Parlin menjelaskan, asas manfaat jalan sudah terpenuhi karena hingga saat ini jalan tersebut masih digunakan oleh masyarakat Kinipan untuk pergi ke kebun dan mengambil hasil bumi.
Mencari-cari kesalahan atau masalah yang menyeret tokoh adat araupun tokoh desa yang menjadi aktor gerakan perlawanan suatu komunitas agar konflik teralihkan sudah terlalu sering terjadi di Kalteng. (Bayu Herinata)
Persoalan anggaran, menurut Parlin, terdakwa sudah memenuhi tanggung jawabnya dengan membayar utang proyek tahun 2017, bahkan saat dirinya bukan kepala desa.
”Hukum seharusnya melihat ada upaya dan niat dari Willem Hengki untuk membayar utang desa,” katanya.
JPU dari Kejaksaan Negeri Lamandau, Okto Silaen, mengungkapkan, ada fakta baru dalam persidangan saat saksi Umar menjelaskan bahwa pihak inspektorat saat melakukan pemeriksaan kesulitan masuk ke jalan karena sudah ditutupi tumbuhan.
”Bahkan, jalan kaki saja sulit. Nah, kami tidak mau mendahului persidangan silakan dinilai sendiri soal asas manfaatnya,” ungkap Okto.

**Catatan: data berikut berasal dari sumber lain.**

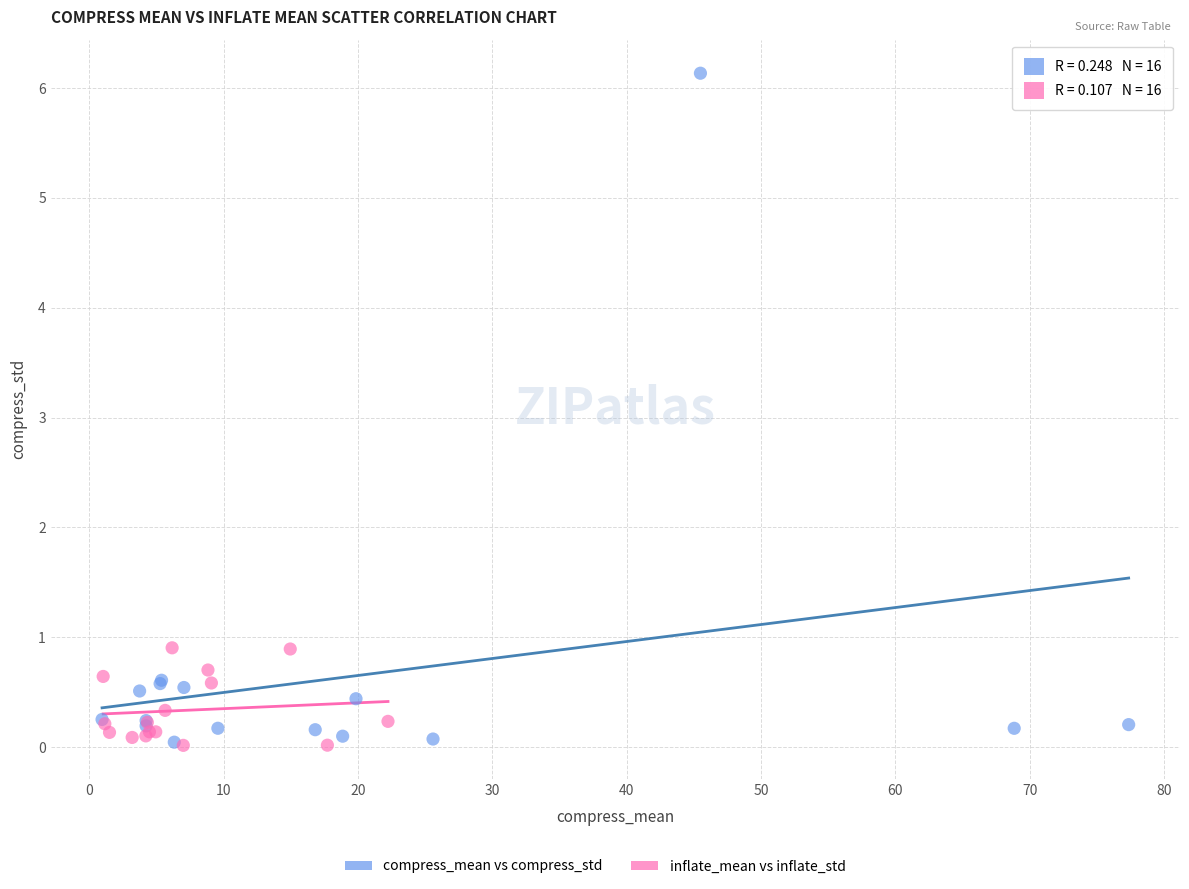

Which series has the largest Y range (max minus min)?

compress_mean vs compress_std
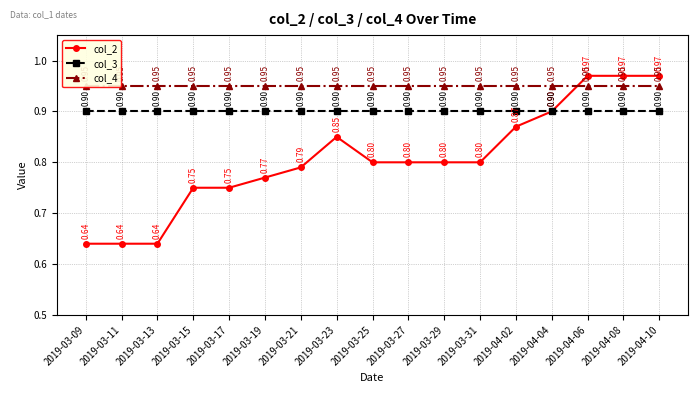

At how many categories does at least one series exceed 0?

17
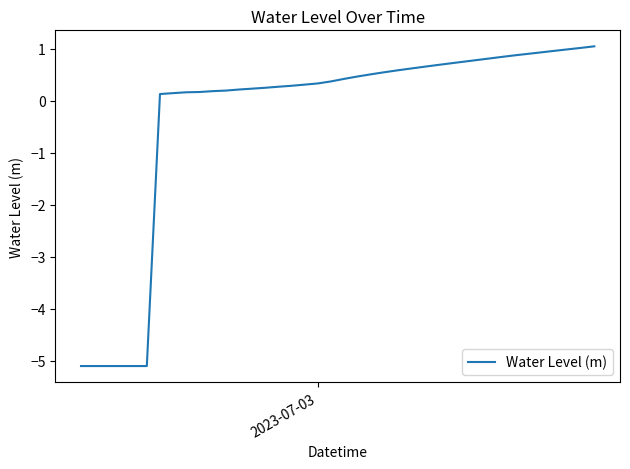

What is the minimum value shown in the chart?

-5.1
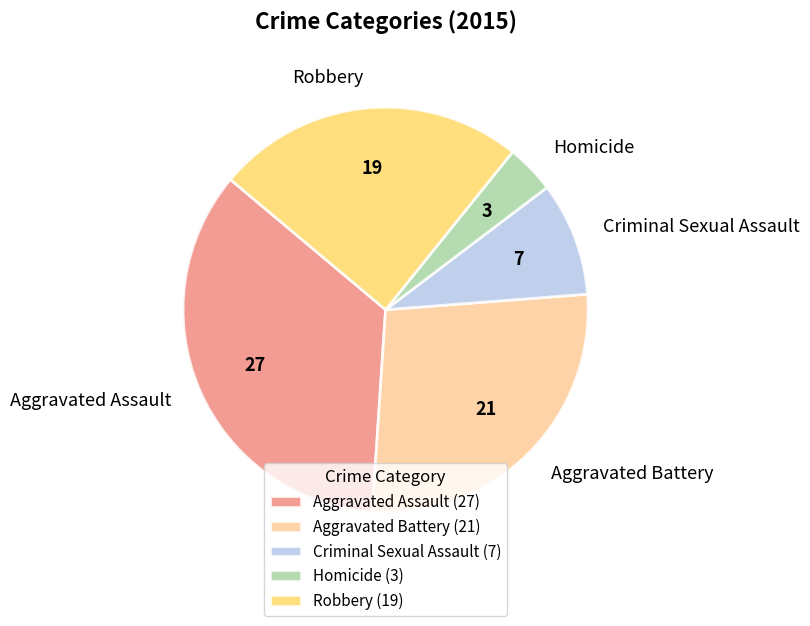

Does Aggravated Battery represent more than half of the total?

No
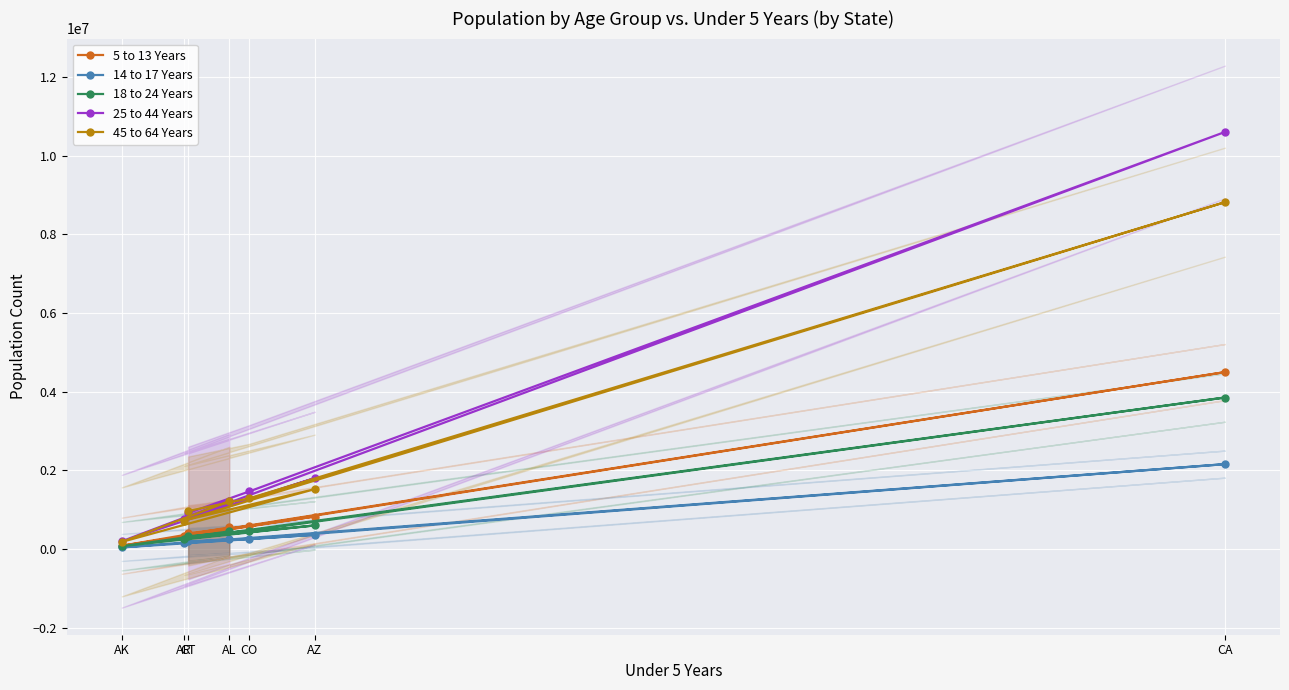

What is the minimum value shown in the chart?

42153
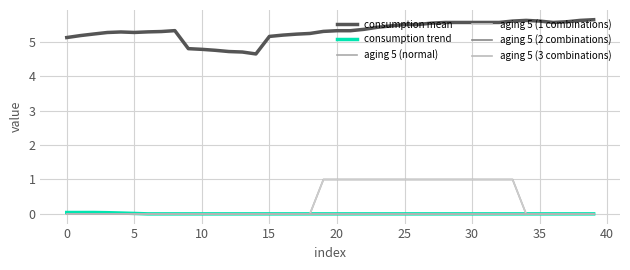

True or false: aging 5 (2 combinations) has more than 2 interior local peaks.

False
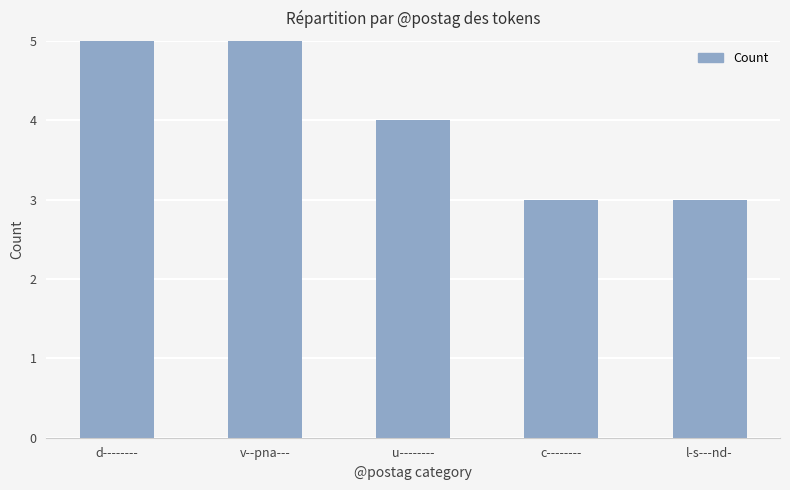

What is the greatest value displayed?

5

Okto menjelaskan, pihaknya masih memiliki tiga saksi fakta, termasuk kontraktor dan juga dua saksi ahli, yang akan membantu dalam persidangan tersebut. Menurut rencana, minggu depan sidang dengan agenda pemeriksaan saksi akan kembali digelar.
Direktur Eksekutif Wahana Lingkungan Hidup Indonesia (Walhi) Kalteng Bayu Herinata, yang tergabung dalam Koalisi Keadilan untuk Kinipan, mengungkapkan, pihaknya yakin kasus Willem Hengki merupakan bagian dari upaya pelemahan gerakan masyarakat adat Kinipan dalam mempertahankan wilayah adatnya.
Bayu menambahkan, Willem Hengki bukan satu-satunya orang Kinipan yang terjerat hukum. Sebelumnya, Ketua Komunitas Adat Laman Kinipan Effendi Buhing dan lima warga Kinipan lainnya pernah dituduh melakukan pencurian yang kemudian bebas.
Padahal, mereka saat itu hanya menghadang alat berat membuka hutan adat mereka dan meminta perusahaan perkebunan sawit di wilayah itu untuk berhenti beroperasi.
”Mencari-cari kesalahan atau masalah yang menyeret tokoh adat ataupun tokoh desa yang menjadi aktor gerakan perlawanan suatu komunitas agar konflik sebenarnya teralihkan sudah terlalu sering terjadi di Kalteng,” kata Bayu.